## Begin Excerpted records

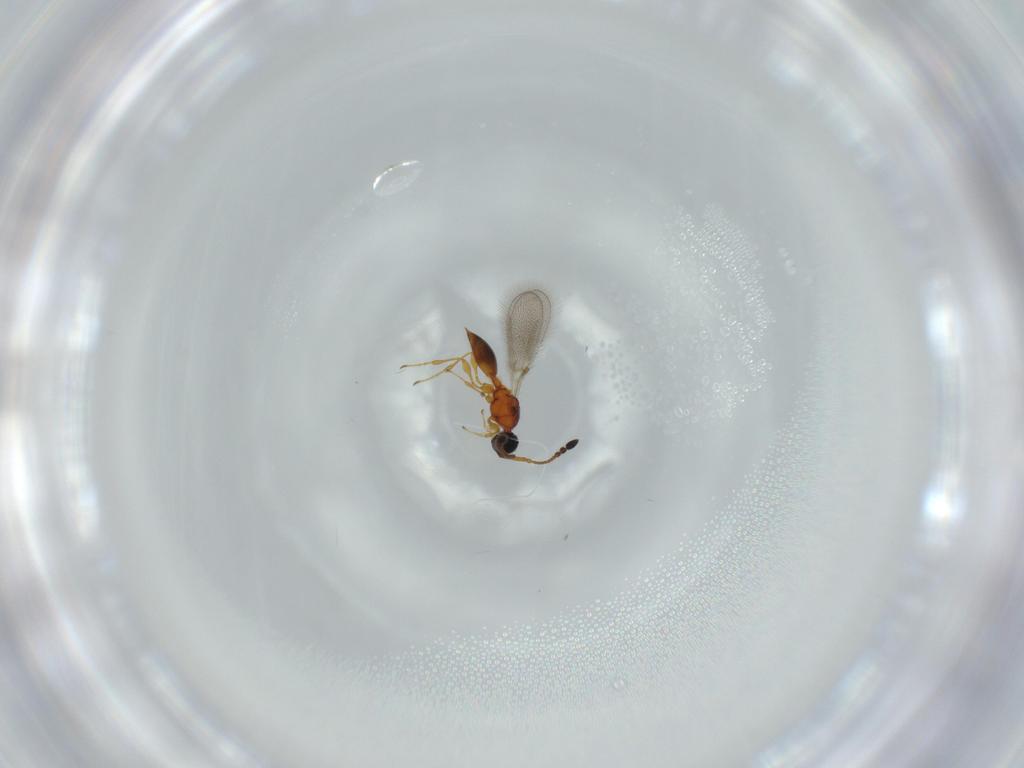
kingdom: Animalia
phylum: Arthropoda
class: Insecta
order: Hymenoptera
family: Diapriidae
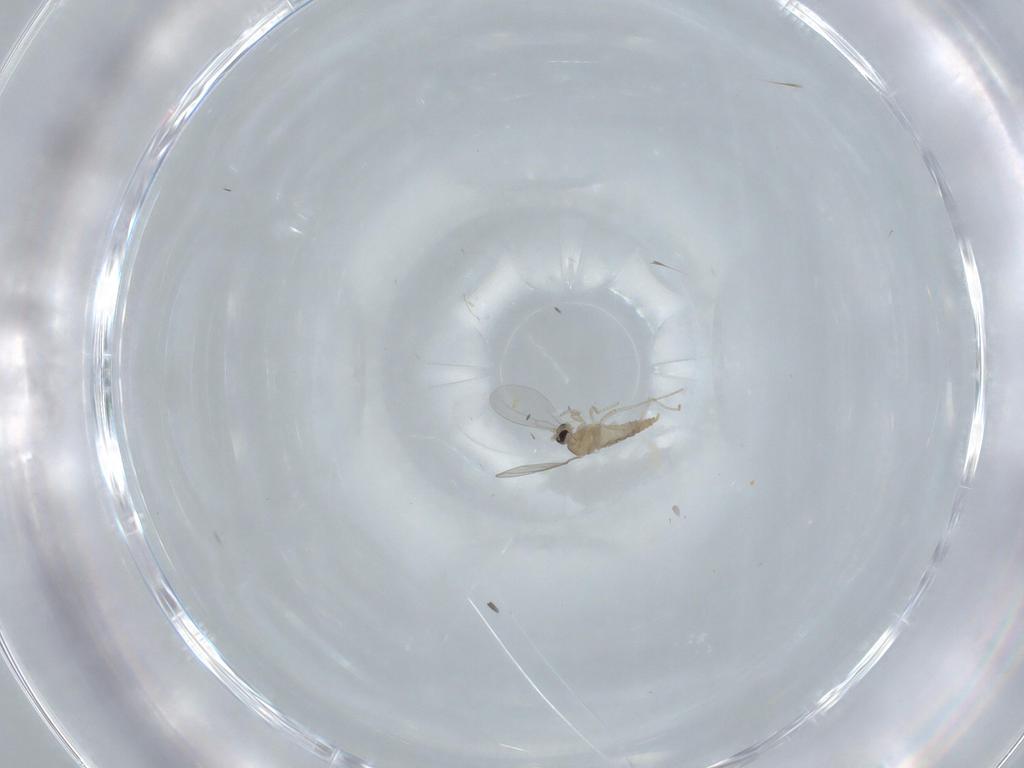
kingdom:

## End Excerpted records
## Begin Excerpted records

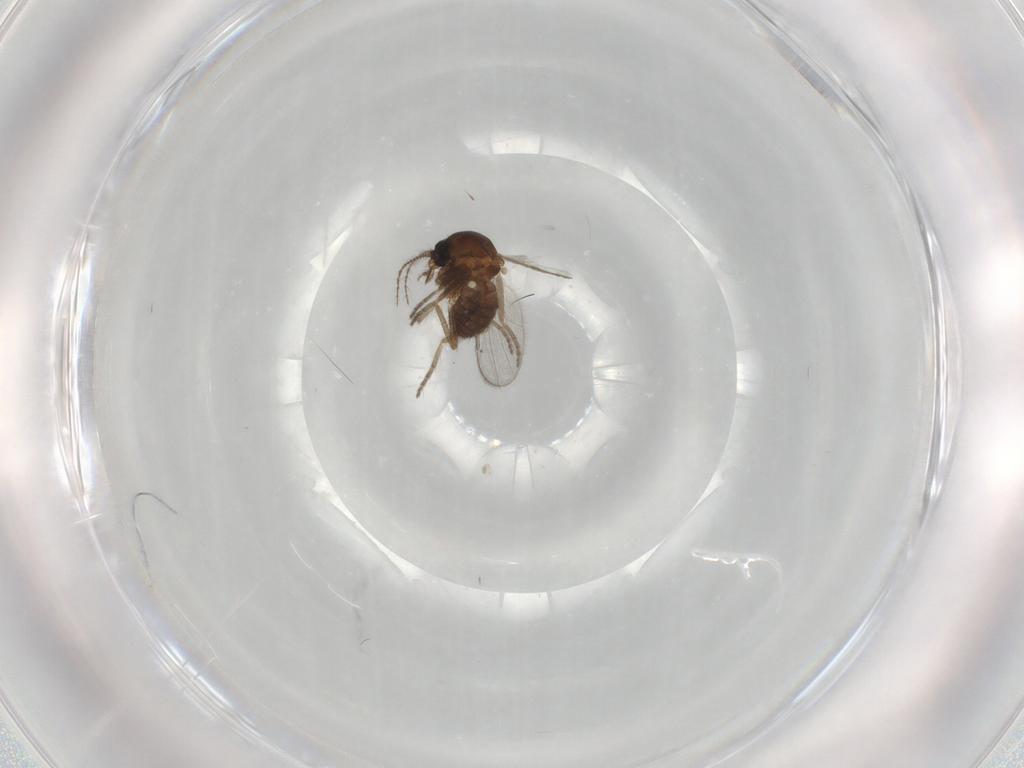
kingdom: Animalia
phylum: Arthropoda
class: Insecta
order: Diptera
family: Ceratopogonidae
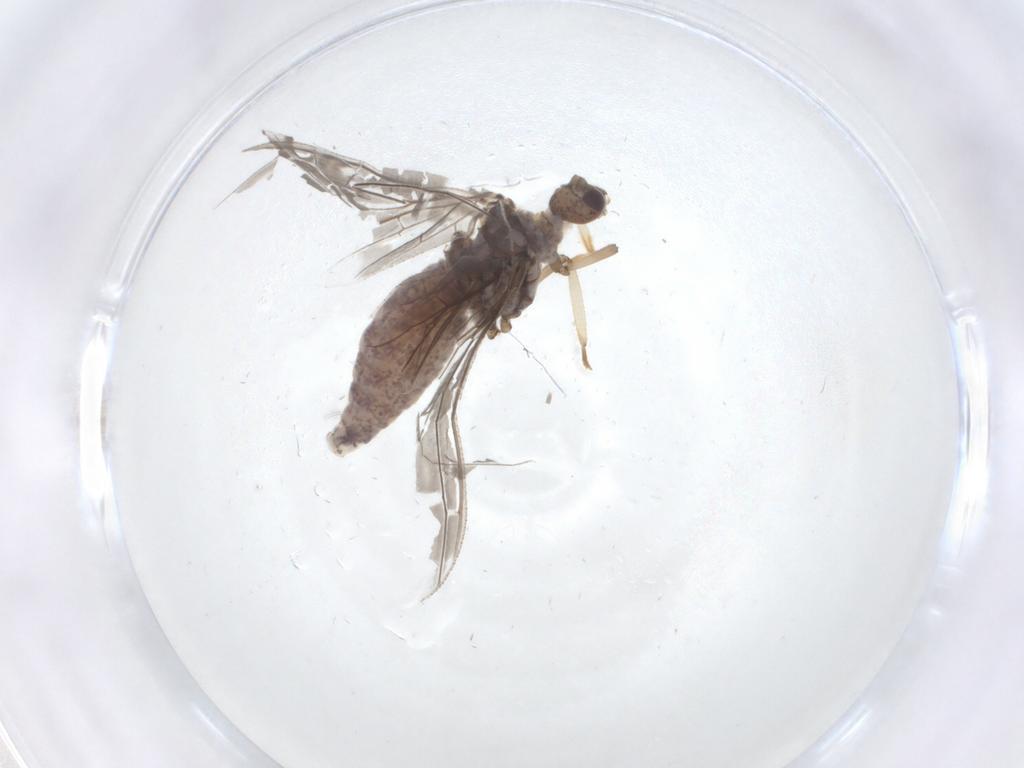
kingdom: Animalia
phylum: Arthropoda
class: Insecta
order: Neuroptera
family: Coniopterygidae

## End Excerpted records

— Written problem —
In the material, starting at the line that contains "order: Diptera" and ending at the line that contains "family: Coniopterygidae", swap "phylum" for "division" and keep everything else unchanged. Give back only those lines, and leave the pictures out.

— Solution to this problem —
order: Diptera
family: Ceratopogonidae
kingdom: Animalia
division: Arthropoda
class: Insecta
order: Neuroptera
family: Coniopterygidae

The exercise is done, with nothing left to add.